Тут в этой истории появляется Чарльз Мэнсон, Сын Человеческий, Новый Иисус, Дьявол и Христос в одном лице, уголовник с семнадцатилетним тюремным стажем и длинноволосый хиппи, наигрывающий песенки собственного сочинения на гитаре. Он уже однажды мелькнул нам три десятка страниц назад, на ранчо Спана, где пел продюсеру Терри Мельчеру свои песни. Мельчеру песни не понравились, ему нравились Doors, и он хотел работать с ними, но они решили, что для продюсерских услуг им нужна компания звукозаписи. Мэнсон же за неимением продюсера продвигал себя сам. Однажды он явился с гитарой в мекку интеллектуалов, в Эсаленский институт, где исполнял свои песни на лужайке перед сотрудниками. И им тоже не понравилось.

Маршруты нового Иисуса Мэнсона и его хипповых девушек странным образом пролегали в тех же местах, что маршруты Повелителя Ящериц Моррисона. Понятно, кого только не встретишь на пляжах и хайвеях Западного побережья, и по каким только причудливым траекториям не носятся человеческие молекулы в раскаленной колбе семимиллионного Лос-Анджелеса, – но все-таки такие совпадения в географии и времени потрясают. Или убивают? Точно в тех же местах, точно по тем же пляжам и тротуарам, по которым ходил то воодушевленный, то обкуренный визионер и поэт Джим Моррисон, – ходил и маленький подлый человечек Чарли Мэнсон с двумя кожаными шнурками, перевитыми на шее.
§
НАБОР ЗАДАНИЙ:
(A) Перечислите все географические названия, которые встречаются в отрывке о Мэнсоне.
(B) Продолжите отрывок о Мэнсоне и Моррисоне, начав сразу после его последнего предложения.
Записи получены из другого источника.

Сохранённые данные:
§
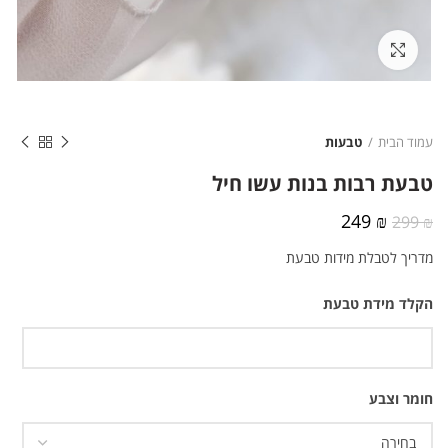
לחצו להגדלה
עמוד הבית
טבעות
טבעת רבות בנות עשו חיל
המחיר
המחיר
249
₪
299
₪
המקורי
הנוכחי
מדריך לטבלת מידות טבעת
היה:
הוא:
249 ₪.
299 ₪.
הקלד מידת טבעת
חומר וצבע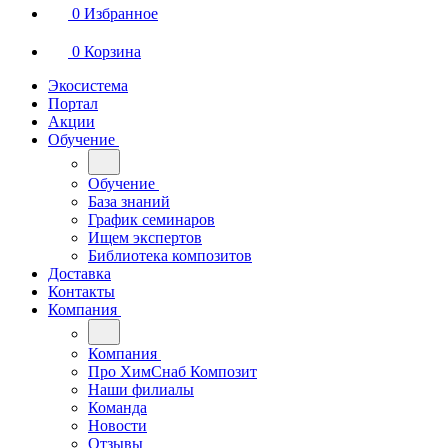
0
Избранное
0
Корзина
Экосистема
Портал
Акции
Обучение
Обучение
База знаний
График семинаров
Ищем экспертов
Библиотека композитов
Доставка
Контакты
Компания
Компания
Про ХимСнаб Композит
Наши филиалы
Команда
Новости
Отзывы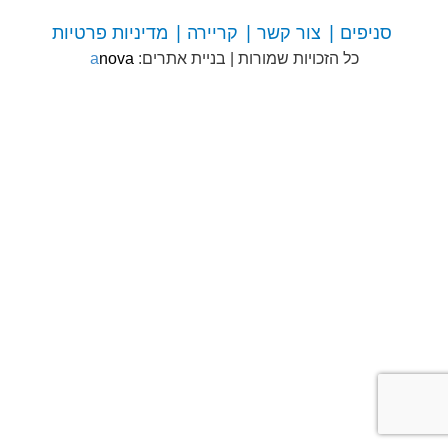
סניפים
צור קשר
קריירה
מדיניות פרטיות
צור
כל הזכויות שמורות
|
בניית אתרים:
anova
קשר
עם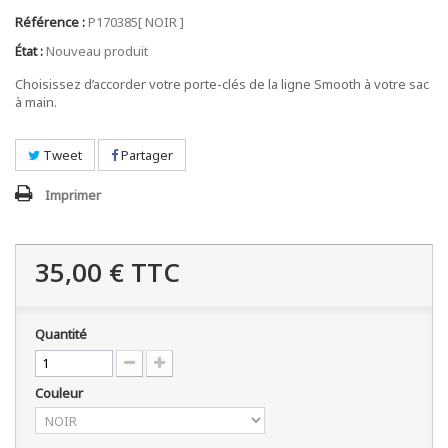
Référence :
P170385[ NOIR ]
État :
Nouveau produit
Choisissez d’accorder votre porte-clés de la ligne Smooth à votre sac
à main.
Tweet
Partager
Imprimer
35,00 €
TTC
Quantité
Couleur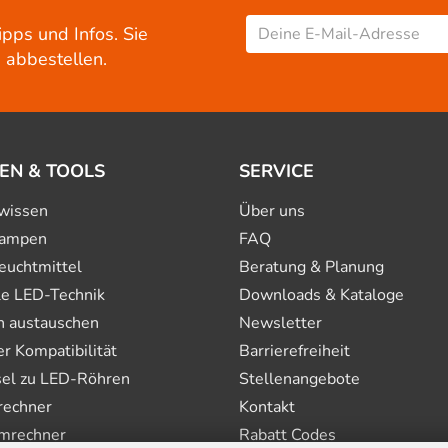
ipps und Infos. Sie
 abbestellen.
EN & TOOLS
SERVICE
wissen
Über uns
ampen
FAQ
euchtmittel
Beratung & Planung
le LED-Technik
Downloads & Kataloge
n austauschen
Newsletter
 Kompatibilität
Barrierefreiheit
el zu LED-Röhren
Stellenangebote
rechner
Kontakt
mrechner
Rabatt Codes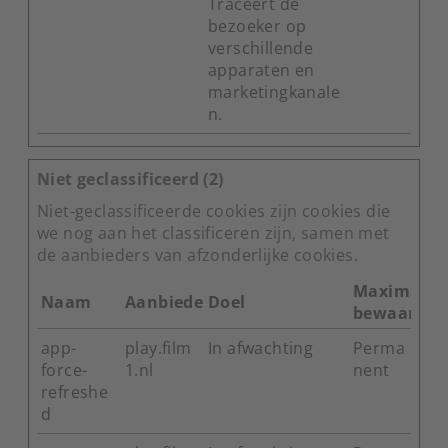
Traceert de
bezoeker op
verschillende
apparaten en
marketingkanale
n.
Niet geclassificeerd (2)
Niet-geclassificeerde cookies zijn cookies die
we nog aan het classificeren zijn, samen met
de aanbieders van afzonderlijke cookies.
Maximale
Naam
Aanbieder
Doel
bewaarter
app-
play.film
In afwachting
Perma
force-
1.nl
nent
refreshe
d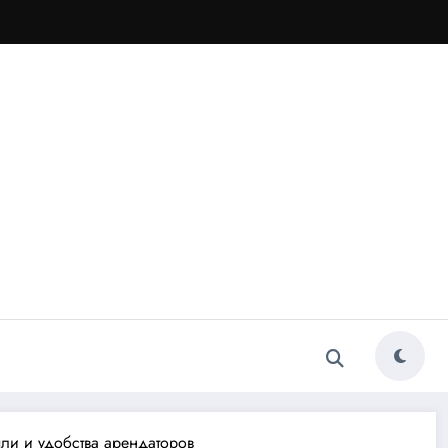
ли и удобства арендаторов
§
ОТВЕТЫ ПО НОМЕРАМ:
(A) ранчо Спана, Эсаленский институт, Западное побережье, Лос-Анджелес

(B)
Чарльз Мэнсон вышел из тюрьмы на острове Мак-Нил в штате Вашингтон 21 марта 1967 года и отправился в Сан-Франциско. На огромное Собрание племен, где счастливый Тимоти Лири играл в мяч с маленькой девочкой, нараспев читал мантры Аллен Гинзберг и слушал Grateful Dead Джим Моррисон, он не поспел. Весной и летом 1967-го Чарли Мэнсон болтался по Хэйт-Эшбери, сидел целыми днями на тротуарах, бренчал на гитаре, знакомился с хиппи, говорил с ними о революции, цеплял девушек и закидывался кислотой, которую по-прежнему производил для народа в своей лаборатории Август Оусли Стенли Третий. Пробовал Мэнсон в Хэйт-Эшбери и псилоцибин, который за пять веков до этого вызывал видения у индейских жрецов. Банкир Уоссом, открывший священные грибы в середине пятидесятых, считал, что они послужили причиной эволюционного сдвига и стимулировали религиозное сознание человечества; Мэнсон, читавший с трудом и никогда в жизни не слыхавший об Уоссоме, бренча на гитаре и тусуясь среди хиппи, в темных лабиринтах своего мозга выдумывал новую религию. Это была религия свободы и любви для отвергнутых родителями детей. Вопрос для уголовника и ублюдка Мэнсона, которому никто не отказывал в хитром извращенном уме, был только в том, насколько далеко простирается свобода и как далеко заводит любовь.


Семья Мэнсона, возникшая в Хэйт-Эшбери и переселившаяся в Лос-Анджелес, разрасталась. Чарльз Мэнсон вербовал девочек прямо на улицах; этот тонкий психологист улавливал одиночество на лицах тех, кого родители выгнали из дома. Они потеряли отца, он становился им отцом. Они искали любви, он давал им любовь. Какие чудесные девчонки в белых платьях запечатлены на фотографии, сделанной на ранчо Спана! Веселые лица, обнаженные загорелые руки, босые ноги. Они явно счастливы. Их коротышка-гуру, повсюду ходивший с гитарой, дал им новые имена и наконец объяснил им мир. Конец близок. Черная раса вскоре восстанет против белой, кровь зальет улицы, и тогда они спрячутся в глубине земли, в ее полых областях, чтобы переждать страшные времена. А потом снова выйдут на свет, чтобы править одичавшим миром.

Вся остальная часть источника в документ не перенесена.